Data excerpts
============
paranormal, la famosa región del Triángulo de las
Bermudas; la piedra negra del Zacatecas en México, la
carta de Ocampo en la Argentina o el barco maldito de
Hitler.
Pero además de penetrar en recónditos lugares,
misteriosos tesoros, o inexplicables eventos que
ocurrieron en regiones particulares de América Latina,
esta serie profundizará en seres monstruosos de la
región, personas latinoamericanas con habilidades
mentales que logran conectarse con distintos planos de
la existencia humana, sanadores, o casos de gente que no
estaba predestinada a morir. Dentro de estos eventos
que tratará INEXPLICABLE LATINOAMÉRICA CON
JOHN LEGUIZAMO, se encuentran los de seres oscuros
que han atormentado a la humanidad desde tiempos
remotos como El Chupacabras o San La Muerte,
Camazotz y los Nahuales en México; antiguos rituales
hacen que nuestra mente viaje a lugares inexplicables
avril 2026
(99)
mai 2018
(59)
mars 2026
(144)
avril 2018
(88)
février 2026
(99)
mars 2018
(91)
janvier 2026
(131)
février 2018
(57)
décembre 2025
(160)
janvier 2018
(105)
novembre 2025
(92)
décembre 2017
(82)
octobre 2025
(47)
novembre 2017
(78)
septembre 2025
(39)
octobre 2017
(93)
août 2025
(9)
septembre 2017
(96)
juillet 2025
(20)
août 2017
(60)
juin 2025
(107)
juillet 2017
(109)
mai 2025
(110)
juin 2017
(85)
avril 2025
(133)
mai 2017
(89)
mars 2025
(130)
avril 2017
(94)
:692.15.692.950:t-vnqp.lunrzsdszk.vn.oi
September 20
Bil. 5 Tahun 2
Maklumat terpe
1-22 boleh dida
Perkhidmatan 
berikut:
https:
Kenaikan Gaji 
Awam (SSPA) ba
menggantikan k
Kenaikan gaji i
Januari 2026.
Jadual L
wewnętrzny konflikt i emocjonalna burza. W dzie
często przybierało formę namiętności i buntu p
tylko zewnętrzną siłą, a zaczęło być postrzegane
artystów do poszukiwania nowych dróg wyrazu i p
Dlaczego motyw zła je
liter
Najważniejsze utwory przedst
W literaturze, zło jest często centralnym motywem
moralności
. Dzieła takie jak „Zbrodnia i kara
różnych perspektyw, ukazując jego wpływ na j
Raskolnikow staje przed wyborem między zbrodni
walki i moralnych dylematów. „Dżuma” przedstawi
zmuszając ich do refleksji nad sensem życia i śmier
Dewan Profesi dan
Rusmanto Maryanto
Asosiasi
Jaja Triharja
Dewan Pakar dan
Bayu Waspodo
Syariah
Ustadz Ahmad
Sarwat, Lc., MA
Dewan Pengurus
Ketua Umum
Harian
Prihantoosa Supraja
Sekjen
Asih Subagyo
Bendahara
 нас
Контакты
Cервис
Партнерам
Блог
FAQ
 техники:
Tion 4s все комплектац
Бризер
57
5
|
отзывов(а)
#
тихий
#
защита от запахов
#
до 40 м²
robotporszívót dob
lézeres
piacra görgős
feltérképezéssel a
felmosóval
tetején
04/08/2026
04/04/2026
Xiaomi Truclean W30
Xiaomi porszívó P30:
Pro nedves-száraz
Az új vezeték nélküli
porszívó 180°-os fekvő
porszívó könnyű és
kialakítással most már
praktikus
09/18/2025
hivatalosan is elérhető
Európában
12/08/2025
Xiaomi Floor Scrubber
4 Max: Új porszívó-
============
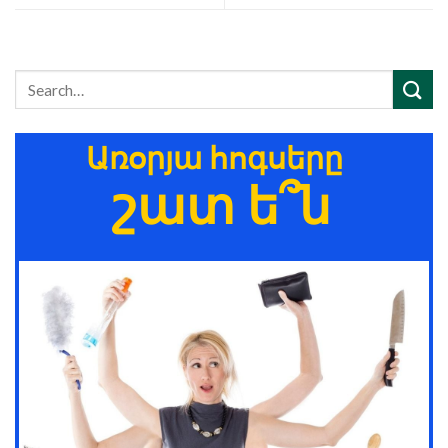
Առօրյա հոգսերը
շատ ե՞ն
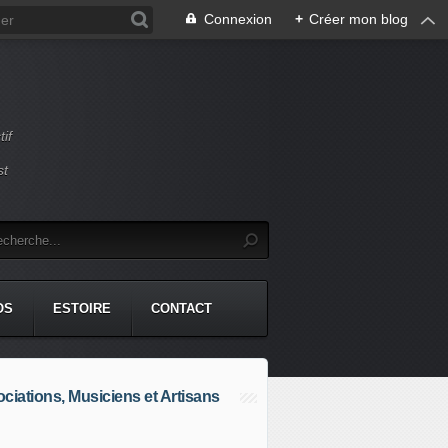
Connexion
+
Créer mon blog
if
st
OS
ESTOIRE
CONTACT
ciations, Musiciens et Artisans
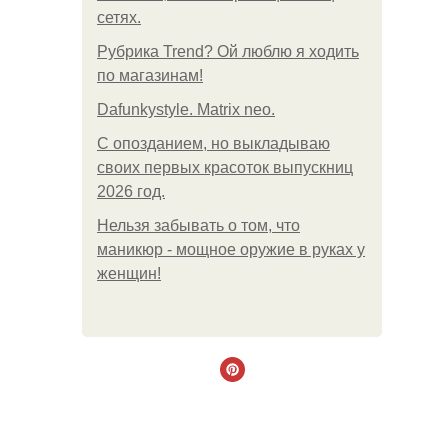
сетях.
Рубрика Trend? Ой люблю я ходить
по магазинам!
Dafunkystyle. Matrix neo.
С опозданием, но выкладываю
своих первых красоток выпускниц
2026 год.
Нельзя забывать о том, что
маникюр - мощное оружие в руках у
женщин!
============
__Task description__: In the listing, how many lines contain the string "eventos", with case counting? Reply with the number alone.

__Completed exercise__: 2